Pick up the news report on the Biden–Xi meeting before the G20 summit in Bali after its final sentence and keep writing it.

**DOCUMENT TEXT**
★ ★ ★ ★ ★ ★ ★

Europeans hope to make their voices heard on Russian aggression, but the summit was dominated by the meeting between the Chinese and American presidents.

Finding areas of convergence without avoiding hot-button issues: presidents Joe Biden and Xi Jinping tried Monday to ease tensions between the two rival powers during a three-hour meeting.

The leaders shook hands and spoke at length for the first time since President Biden entered the White House.

The meeting was held at a hotel on the eve of the G20 summit of major economies being held Tuesday and Wednesday on the Indonesian island of Bali.

Joe Biden said there was no need for a new Cold War as he left the talks, which were aimed at preventing issues of tension between the world’s largest economies from escalating into conflict.

Xi Jinping stressed that the two countries “share more common issues than issues that oppose them,” according to a foreign minister’s account of the meeting after three tense years without a face-to-face meeting between the two countries’ leaders.

“The world expects China and the United States to manage their relations properly,” the Chinese leader stressed.

Xi Jinping tried to reassure his counterpart by assuring him that China had no intention of taking the place of the United States or “changing the existing international order”.

★ ★ ★ ★ ★ ★ ★

**RAW DATA**

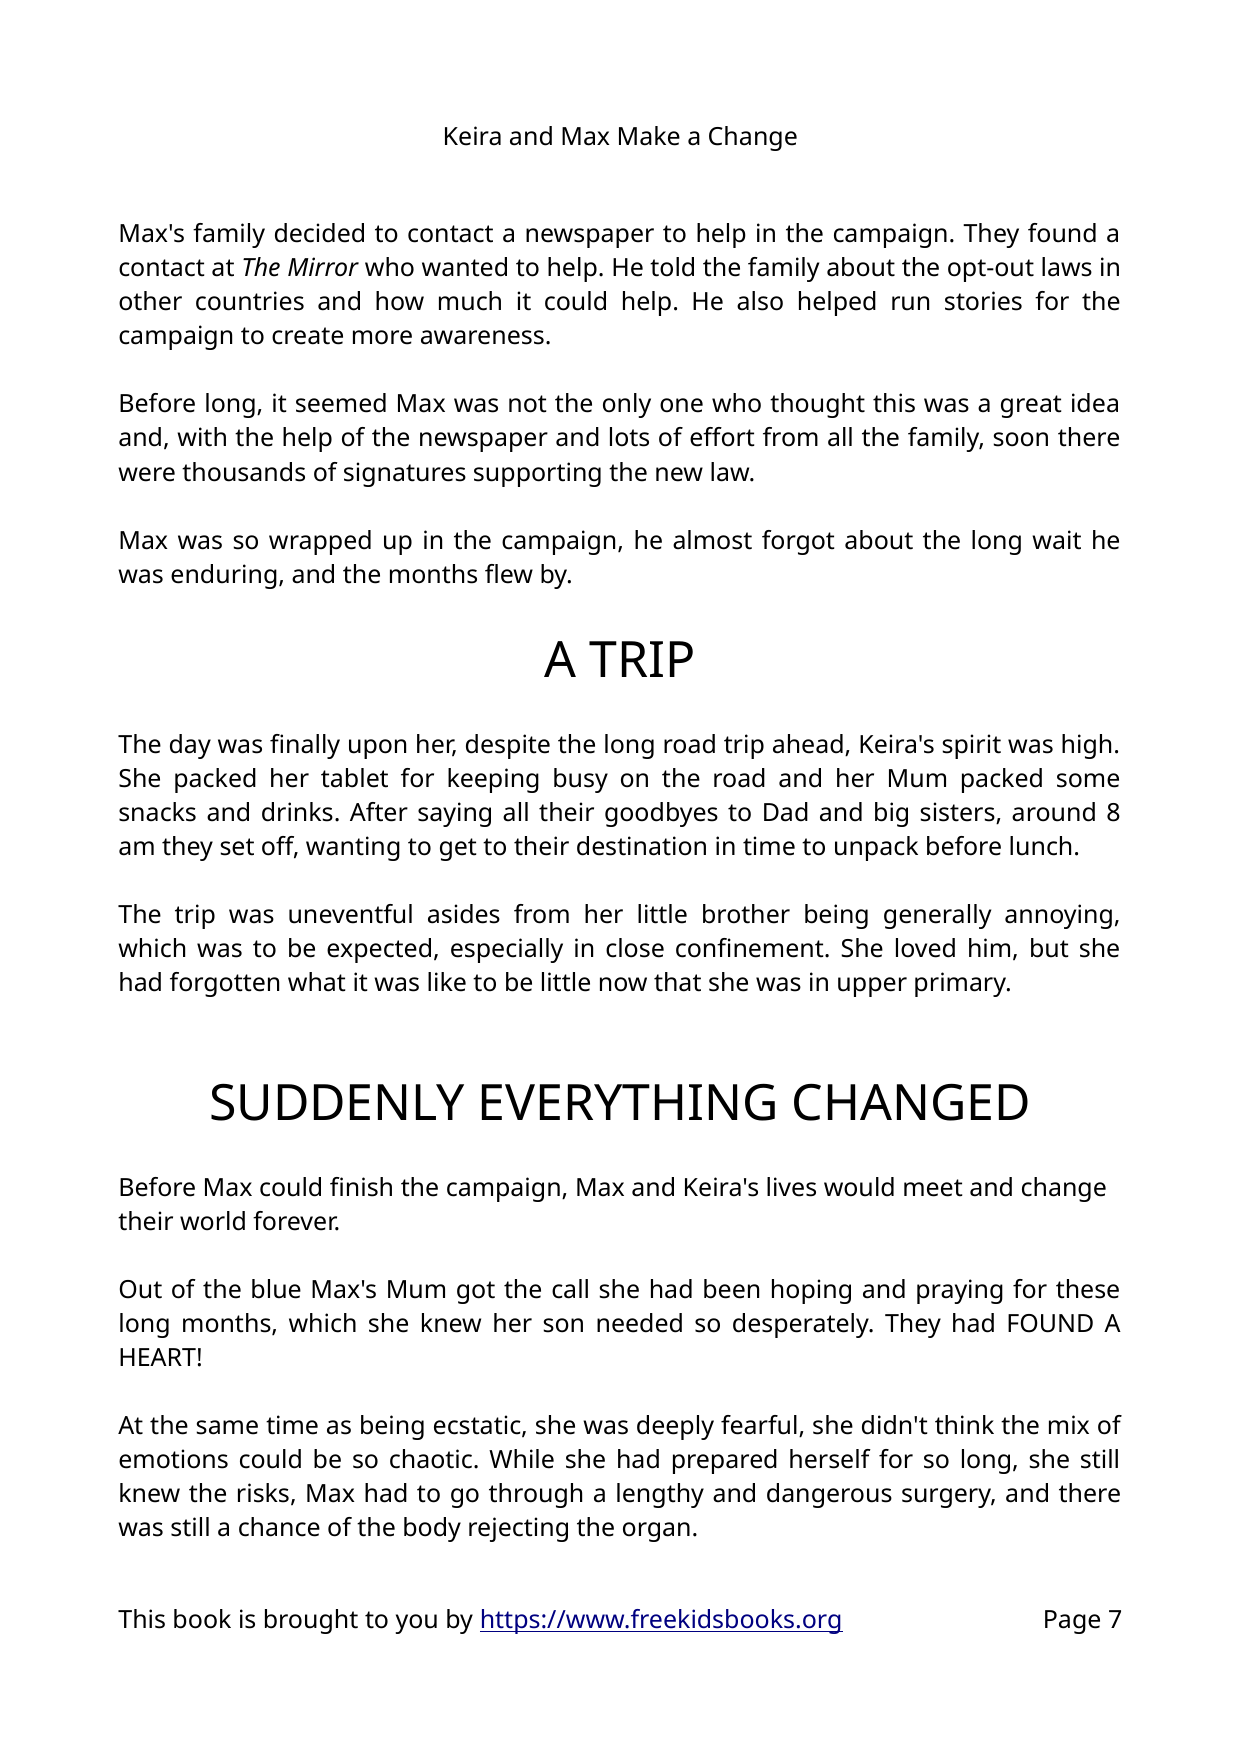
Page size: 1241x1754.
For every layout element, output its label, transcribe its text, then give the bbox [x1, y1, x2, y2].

★ ★ ★ ★ ★ ★ ★

**RESULT**
In a sign of détente, U.S. Secretary of State Antony Blinken is expected to visit China early next year, the first visit of this level since 2018. And cooperation on climate, which was interrupted last summer, will resume between the two largest CO2 emitters.

Over the past three years, the rivalry between the two countries has intensified as China has grown more powerful and assertive, challenging U.S. leadership and the geopolitical landscape since the end of World War II.

Fueling tensions, Beijing refused to condemn Russia’s February invasion of Ukraine, but the White House said it had obtained Chinese assurances, citing a consensus that it would not use nuclear weapons.

Joe Biden also urged Xi to encourage North Korea to be “responsible”.